Il valore dei progetti promossi tramite l’accreditamento Erasmus+ VET, di cui è titolare l’I.I.S.S. Moro a beneficio di tutto il consorzio, si fonda su una duplice dimensione, in quanto da un lato mira a favorire una prima esperienza lavorativa dei propri neo-diplomati con uno stage all’estero di tre mesi, dall’altro con mobilità brevi destinate a docenti, direttori amministrativi e dirigenti, promuove attività di formazione su tematiche innovative a vantaggio di una sempre più qualificata professionalità nel mondo della scuola.

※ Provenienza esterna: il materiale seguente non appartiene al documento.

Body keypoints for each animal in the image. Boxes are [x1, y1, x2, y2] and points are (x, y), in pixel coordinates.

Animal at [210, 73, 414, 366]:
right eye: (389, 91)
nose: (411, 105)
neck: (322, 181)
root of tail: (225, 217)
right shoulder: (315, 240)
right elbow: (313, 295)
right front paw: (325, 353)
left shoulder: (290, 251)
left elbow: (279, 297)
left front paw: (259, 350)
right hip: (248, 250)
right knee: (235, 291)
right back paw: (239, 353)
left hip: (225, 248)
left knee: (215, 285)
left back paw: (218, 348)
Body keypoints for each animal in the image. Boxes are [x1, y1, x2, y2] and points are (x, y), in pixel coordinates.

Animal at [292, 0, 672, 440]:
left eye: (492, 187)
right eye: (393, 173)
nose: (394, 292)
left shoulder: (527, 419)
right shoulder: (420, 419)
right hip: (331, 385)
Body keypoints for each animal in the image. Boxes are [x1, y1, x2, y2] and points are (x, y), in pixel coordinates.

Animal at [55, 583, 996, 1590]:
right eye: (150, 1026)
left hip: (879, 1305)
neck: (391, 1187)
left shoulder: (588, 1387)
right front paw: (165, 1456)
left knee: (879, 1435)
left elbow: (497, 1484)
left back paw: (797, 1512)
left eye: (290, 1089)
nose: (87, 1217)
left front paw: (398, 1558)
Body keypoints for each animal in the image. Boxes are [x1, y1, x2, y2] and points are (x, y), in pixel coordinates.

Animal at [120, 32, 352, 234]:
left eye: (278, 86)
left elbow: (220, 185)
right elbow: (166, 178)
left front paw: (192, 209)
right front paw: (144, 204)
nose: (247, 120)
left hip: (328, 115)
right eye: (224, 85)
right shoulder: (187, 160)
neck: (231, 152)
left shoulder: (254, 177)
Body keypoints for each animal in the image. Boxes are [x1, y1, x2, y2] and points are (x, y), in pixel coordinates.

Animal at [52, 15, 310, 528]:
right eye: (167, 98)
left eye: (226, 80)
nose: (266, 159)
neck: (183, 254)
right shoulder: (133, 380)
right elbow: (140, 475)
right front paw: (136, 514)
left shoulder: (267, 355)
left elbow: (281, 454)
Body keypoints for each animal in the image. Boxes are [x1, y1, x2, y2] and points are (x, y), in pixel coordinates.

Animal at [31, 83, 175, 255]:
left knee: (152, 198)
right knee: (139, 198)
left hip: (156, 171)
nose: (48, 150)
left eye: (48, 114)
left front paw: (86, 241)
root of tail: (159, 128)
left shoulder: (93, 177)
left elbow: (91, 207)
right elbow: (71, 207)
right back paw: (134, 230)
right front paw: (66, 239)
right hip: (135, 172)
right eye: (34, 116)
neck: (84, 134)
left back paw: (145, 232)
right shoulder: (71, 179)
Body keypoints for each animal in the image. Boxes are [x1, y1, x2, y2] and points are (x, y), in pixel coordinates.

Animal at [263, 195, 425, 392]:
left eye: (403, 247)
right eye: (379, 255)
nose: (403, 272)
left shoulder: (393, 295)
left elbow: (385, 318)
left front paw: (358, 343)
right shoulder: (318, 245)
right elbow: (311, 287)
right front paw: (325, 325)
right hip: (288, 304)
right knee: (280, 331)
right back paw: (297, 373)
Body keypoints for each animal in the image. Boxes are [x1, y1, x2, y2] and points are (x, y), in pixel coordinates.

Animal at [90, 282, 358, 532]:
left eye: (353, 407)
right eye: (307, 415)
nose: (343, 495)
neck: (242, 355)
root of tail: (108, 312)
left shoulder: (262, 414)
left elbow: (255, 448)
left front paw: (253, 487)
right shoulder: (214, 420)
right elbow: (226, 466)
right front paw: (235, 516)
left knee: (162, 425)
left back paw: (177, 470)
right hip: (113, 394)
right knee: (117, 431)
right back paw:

Gestire tutte le mobilità tra diverse scuole e su diverse destinazioni comporta molto impegno e fatica alla scuola capofila; tuttavia, il dirigente scolastico prof. Michele Buonvino è fermamente convinto della validità di queste esperienze che allargano gli orizzonti della scuola oltre la dimensione locale e favoriscono negli studenti e nei docenti una più radicata consapevolezza del proprio ruolo di cittadini del mondo ed operatori della scuola in un’ottica europea. I risultati positivi in termini di esperienze lavorative di successo, di crescita personale e relazionale, di potenziamento delle competenze linguistiche degli studenti partecipanti alle mobilità transnazionali sono il motore che spinge l’Aldo Moro, nella persona del suo dirigente, della docente referente prof.ssa Daniela Pastore e dello staff, che li coadiuvano, a proseguire sulla strada dell’Erasmus+.

Fervono già i preparativi per avviare la nuova annualità prevista dall’accreditamento, che darà la possibilità ai neodiplomati del 2023 di soggiornare per tre mesi e misurarsi con le prime esperienze lavorative in Spagna, a Siviglia e a Valencia, a Malta, e da quest’anno anche in Germania, a Berlino, e consentirà ad altri docenti di confrontarsi su tematiche educative con enti e istituzioni di altre nazioni europee.